According to an article in the local Japanese media, 662 million yen ($6.295 million) was lost in the country due to crypto-based hacking activities. The data was made known courtesy of the first ever tally that has been conducted by the Japanese police authorities.
2017 turned out to be a breakout year for cryptocurrencies in many respects as a number of crypto species appreciated tremendously in value. As a result, there has also been an increase in the instances of digital thefts targeted at these valuable cryptocurrencies.

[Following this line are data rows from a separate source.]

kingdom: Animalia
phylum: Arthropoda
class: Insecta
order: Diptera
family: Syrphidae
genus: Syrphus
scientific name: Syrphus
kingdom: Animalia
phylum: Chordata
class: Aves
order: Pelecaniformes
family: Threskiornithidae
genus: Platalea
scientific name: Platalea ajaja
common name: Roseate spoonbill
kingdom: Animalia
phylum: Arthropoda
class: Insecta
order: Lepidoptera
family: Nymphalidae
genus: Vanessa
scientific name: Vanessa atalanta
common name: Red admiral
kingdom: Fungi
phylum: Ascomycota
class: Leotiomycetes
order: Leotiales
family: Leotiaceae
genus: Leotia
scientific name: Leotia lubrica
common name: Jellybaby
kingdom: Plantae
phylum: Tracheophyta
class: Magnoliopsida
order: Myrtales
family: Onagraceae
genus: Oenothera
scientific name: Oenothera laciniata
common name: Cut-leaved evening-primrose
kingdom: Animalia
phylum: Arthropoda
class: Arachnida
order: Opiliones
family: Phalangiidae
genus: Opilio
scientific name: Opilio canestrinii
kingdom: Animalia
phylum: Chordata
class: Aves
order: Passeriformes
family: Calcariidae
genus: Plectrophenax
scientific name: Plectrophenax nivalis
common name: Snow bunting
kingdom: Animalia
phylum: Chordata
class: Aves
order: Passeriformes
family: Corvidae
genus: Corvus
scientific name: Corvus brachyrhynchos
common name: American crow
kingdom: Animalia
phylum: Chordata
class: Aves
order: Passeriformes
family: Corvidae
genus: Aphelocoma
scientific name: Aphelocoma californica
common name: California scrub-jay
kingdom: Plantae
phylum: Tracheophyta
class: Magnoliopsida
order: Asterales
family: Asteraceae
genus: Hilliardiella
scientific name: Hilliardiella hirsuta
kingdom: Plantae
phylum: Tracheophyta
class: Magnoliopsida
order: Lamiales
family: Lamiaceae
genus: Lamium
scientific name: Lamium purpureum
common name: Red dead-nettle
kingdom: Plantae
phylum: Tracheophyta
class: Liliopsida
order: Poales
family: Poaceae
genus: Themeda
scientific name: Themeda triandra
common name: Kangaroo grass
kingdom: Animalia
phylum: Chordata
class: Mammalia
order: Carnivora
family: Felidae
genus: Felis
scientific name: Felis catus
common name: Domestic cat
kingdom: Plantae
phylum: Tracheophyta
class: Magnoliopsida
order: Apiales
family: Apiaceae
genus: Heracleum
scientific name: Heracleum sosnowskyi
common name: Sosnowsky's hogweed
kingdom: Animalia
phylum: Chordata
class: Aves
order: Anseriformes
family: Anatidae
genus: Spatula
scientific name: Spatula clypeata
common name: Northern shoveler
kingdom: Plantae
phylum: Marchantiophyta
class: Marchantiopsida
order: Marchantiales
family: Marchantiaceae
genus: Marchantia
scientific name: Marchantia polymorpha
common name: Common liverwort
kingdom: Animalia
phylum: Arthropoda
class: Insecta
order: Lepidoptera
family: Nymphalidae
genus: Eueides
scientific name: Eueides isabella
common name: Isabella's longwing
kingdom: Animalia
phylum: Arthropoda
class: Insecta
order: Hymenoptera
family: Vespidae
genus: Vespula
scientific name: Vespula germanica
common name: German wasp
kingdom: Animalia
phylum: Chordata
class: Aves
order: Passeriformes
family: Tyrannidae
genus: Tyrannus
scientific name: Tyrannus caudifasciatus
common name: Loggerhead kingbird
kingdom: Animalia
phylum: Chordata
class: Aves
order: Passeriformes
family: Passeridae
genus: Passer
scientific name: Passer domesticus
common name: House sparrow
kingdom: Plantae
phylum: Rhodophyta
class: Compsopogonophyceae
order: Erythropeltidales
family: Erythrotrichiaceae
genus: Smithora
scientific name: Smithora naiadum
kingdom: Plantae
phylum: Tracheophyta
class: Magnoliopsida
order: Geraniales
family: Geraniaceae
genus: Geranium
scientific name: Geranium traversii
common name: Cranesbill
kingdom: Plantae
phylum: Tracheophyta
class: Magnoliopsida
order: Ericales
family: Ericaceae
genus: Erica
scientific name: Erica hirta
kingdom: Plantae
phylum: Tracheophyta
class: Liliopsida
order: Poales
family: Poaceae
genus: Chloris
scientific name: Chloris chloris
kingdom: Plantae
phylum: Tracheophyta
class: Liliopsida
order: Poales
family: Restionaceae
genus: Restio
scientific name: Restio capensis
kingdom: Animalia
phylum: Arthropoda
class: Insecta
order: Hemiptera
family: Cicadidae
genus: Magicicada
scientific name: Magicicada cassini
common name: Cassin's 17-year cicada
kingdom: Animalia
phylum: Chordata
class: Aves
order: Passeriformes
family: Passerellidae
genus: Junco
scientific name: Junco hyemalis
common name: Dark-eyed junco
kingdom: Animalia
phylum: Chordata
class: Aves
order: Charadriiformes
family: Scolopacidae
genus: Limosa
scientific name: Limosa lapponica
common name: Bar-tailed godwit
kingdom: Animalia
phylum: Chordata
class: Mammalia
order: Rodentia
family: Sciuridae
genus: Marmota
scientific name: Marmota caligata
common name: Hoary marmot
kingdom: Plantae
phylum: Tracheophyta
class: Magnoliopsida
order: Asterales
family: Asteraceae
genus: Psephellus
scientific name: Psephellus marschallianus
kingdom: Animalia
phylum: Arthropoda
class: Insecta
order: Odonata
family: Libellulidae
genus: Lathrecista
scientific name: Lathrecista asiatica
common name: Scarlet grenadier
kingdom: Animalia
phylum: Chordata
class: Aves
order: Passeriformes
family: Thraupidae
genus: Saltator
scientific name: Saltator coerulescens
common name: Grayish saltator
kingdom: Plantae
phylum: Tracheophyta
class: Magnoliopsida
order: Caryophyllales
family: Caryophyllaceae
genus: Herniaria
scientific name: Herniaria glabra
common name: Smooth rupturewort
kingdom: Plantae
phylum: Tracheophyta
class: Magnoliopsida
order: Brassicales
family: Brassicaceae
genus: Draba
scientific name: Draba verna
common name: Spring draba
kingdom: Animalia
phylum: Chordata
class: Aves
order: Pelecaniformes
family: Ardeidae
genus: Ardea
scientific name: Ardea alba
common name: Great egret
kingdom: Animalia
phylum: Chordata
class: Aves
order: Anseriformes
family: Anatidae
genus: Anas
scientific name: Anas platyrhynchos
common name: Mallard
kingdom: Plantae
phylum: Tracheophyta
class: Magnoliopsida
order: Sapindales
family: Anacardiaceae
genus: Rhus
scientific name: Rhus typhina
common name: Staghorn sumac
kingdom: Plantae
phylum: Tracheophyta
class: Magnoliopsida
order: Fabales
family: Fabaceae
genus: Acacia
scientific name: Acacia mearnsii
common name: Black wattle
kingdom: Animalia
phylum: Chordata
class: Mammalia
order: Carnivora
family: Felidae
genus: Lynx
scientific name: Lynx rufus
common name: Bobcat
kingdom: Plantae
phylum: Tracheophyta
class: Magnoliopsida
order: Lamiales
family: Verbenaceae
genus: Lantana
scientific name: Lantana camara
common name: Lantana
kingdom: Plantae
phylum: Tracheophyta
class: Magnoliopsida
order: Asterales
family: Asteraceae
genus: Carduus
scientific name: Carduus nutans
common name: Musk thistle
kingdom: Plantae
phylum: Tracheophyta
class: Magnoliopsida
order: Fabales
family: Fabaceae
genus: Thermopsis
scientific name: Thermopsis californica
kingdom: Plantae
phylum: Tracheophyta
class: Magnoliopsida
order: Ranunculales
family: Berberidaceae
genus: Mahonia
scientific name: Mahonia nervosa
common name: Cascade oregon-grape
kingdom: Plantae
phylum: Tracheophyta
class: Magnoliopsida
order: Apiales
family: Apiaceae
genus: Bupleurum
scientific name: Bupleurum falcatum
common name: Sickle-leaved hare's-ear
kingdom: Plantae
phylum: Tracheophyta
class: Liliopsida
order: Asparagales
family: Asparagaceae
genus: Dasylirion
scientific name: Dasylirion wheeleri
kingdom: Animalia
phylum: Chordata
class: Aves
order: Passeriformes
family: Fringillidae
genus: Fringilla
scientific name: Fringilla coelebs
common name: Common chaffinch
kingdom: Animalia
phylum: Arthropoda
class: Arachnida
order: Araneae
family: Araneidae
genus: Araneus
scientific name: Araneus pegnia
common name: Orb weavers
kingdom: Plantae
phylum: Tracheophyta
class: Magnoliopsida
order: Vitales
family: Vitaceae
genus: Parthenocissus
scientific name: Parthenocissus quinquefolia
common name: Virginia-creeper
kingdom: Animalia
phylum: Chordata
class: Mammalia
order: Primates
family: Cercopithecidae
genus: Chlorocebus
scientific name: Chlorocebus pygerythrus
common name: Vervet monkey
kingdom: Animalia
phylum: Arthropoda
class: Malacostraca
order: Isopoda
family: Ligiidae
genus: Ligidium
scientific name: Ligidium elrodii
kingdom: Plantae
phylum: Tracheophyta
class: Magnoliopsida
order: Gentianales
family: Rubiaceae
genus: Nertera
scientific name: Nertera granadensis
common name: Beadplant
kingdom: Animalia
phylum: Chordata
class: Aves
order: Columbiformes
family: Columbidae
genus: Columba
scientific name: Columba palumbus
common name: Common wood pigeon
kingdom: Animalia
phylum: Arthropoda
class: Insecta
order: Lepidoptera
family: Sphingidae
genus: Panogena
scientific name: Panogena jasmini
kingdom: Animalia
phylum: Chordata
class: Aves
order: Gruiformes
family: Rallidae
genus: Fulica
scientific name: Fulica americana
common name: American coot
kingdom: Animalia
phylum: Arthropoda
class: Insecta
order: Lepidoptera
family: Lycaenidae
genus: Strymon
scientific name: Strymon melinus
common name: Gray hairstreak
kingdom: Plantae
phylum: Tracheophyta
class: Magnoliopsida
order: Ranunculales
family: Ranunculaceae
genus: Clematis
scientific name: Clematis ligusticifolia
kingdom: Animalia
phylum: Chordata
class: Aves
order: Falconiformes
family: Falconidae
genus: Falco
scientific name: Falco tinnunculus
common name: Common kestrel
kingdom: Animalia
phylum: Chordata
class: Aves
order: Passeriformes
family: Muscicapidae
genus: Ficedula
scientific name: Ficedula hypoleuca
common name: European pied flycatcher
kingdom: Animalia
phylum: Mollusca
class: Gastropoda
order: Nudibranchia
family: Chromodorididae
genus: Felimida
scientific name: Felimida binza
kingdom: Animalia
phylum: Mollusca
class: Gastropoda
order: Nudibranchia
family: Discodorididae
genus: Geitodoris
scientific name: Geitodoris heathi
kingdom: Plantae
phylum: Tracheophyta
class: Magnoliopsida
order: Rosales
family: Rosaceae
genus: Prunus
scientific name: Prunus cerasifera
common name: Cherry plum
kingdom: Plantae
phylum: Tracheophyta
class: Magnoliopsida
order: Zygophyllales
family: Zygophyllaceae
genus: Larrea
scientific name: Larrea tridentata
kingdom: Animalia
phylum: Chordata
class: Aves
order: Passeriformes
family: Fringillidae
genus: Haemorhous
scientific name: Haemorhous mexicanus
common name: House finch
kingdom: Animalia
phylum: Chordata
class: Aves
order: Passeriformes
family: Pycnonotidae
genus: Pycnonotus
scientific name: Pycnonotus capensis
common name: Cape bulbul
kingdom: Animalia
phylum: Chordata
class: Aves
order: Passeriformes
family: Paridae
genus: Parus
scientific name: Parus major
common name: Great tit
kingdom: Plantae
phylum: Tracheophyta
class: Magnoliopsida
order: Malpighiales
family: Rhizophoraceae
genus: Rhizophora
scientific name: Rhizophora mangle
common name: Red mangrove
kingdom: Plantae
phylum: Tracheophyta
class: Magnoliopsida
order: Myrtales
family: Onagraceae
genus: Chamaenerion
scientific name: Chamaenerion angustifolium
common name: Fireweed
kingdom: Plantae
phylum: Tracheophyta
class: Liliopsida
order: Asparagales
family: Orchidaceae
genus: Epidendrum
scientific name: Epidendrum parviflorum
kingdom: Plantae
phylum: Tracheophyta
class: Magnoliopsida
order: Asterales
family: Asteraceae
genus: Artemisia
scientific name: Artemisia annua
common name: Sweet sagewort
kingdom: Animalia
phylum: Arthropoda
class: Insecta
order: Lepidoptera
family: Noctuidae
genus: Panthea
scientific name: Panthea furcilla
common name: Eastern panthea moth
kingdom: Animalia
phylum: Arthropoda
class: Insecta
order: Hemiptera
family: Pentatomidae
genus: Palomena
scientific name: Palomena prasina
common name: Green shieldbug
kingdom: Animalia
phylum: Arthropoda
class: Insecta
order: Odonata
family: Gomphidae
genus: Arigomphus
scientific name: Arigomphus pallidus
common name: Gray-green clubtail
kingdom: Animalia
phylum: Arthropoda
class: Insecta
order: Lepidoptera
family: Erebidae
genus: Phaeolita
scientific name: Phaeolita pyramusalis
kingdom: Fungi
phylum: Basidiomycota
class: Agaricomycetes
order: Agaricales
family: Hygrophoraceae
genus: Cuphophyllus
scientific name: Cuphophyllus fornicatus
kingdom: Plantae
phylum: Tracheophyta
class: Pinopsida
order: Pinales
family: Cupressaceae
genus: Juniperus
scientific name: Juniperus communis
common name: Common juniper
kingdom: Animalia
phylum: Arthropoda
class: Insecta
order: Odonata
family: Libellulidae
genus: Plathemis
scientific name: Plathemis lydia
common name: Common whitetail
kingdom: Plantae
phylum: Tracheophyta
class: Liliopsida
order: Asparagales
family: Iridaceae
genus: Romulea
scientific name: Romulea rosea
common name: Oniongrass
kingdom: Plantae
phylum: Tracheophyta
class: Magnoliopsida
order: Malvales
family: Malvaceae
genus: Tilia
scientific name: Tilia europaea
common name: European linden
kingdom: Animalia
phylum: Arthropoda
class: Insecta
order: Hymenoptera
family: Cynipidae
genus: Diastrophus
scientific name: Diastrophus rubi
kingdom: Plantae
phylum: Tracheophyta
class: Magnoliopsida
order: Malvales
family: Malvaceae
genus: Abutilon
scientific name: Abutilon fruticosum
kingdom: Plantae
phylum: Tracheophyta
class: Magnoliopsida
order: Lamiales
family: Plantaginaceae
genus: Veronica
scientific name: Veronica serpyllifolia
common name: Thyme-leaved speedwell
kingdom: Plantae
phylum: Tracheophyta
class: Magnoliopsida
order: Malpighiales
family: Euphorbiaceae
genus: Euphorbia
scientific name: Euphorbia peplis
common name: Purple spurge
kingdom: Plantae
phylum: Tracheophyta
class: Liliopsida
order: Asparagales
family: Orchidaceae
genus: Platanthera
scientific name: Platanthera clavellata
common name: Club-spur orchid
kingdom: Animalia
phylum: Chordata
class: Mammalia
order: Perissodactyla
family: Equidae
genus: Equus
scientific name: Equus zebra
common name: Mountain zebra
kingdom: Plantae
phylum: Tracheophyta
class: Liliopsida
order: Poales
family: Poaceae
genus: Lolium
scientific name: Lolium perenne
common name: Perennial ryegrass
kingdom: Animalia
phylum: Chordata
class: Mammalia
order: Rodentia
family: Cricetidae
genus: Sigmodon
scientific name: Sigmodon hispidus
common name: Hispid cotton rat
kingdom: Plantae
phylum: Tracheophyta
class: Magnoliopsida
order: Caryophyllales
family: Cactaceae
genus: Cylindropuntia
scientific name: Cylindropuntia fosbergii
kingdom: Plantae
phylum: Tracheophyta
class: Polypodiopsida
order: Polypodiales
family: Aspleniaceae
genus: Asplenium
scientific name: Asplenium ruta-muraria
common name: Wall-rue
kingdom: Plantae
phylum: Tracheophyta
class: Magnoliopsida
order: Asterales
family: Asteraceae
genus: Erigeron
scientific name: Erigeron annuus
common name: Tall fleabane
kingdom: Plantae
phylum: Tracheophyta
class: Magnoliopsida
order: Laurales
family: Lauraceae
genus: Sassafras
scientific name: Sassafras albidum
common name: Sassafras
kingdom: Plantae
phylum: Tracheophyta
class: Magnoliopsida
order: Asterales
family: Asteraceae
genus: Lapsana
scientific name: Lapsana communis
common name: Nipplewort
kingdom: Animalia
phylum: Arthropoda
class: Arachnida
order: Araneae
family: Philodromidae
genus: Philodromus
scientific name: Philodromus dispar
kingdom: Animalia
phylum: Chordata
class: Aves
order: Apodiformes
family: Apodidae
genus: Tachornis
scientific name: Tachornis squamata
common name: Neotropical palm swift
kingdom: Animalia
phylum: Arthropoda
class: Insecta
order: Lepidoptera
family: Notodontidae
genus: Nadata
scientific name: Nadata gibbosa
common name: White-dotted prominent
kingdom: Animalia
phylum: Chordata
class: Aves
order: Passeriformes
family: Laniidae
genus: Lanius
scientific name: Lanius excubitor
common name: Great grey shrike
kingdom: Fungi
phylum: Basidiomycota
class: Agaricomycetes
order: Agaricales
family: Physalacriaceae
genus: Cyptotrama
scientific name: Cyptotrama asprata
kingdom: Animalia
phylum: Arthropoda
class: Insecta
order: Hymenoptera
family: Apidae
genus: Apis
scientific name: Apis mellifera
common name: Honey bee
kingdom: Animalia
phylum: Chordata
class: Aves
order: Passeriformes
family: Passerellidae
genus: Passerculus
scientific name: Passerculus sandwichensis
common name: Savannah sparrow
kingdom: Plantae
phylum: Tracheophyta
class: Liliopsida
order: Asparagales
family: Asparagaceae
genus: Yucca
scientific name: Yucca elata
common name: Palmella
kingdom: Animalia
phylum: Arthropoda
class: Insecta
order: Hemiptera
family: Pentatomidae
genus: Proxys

149 Officially Reported Cases
The National Police Agency of Japan has stated that there were 149 confirmed cases ofhacks in the country throughout the year 2017. With the chaotic nature of the market and the difficulty in gathering all the information pertaining to crypto transactions, it could well be that the figure is indeed higher than 149. A considerable portion of illicit crypto activities also occurs beyond the reach of conventional law enforcement.
The agency further revealed that no less than 16 cryptocurrency exchanges that are registered with the FSA were the victims of cyberheists in 2017. Cryptocurrency exchange platforms have been a target for hackers since the inception of the crypto market. While the blockchain is almost impossible to hack due to its decentralized nature, the mainstream crypto exchange platforms are centralized. This creates the possibility of a single-point-of-entry scenario that can be exploited by hackers to steal cryptocurrencies.
Inadequate security measures appear to be a major reason why hackers were able to breach the user wallets of many people in most of the cases reported by the police. In 122 out of the 149 recorded cases (80 percent), only basic user ID and password authentication were required to gain access to the user wallets. This is a startling indictment of the inadequate security infrastructure used by a number of exchange platforms in the country. The absence of two-factor authentication makes it easier for hackers to access the cryptocurrency wallets of unsuspecting users.
The Coincheck Heist and the FSA Crackdown
In January 2018, about 58 billion yen ($550 million) in XEM tokens was stolen from Coincheck, a cryptocurrency exchange platform based in Japan. It has since been described as the largest cryptocurrency hack in the history of the market. In the aftermath of the heist, the platform has under increased scrutiny especially from the country’s Financial Services Agency (FSA) over what it describes as inadequate security infrastructure. In response to the heist, the platform has stopped offering support for a trio of privacy-focused cryptocurrencies. The theft is still by the police in Japan as there are suspicions that the heist was orchestrated by means of a virus-laden email that was sent to Coincheck employees.
The FSA has also taken decisive steps to try to restore sanity to the market. Already, many exchange platforms in the country have had their licenses terminated. Binance, the largest cryptocurrency exchange platform in the world regarding trading volume has also reportedly drawn the ire of the FSA.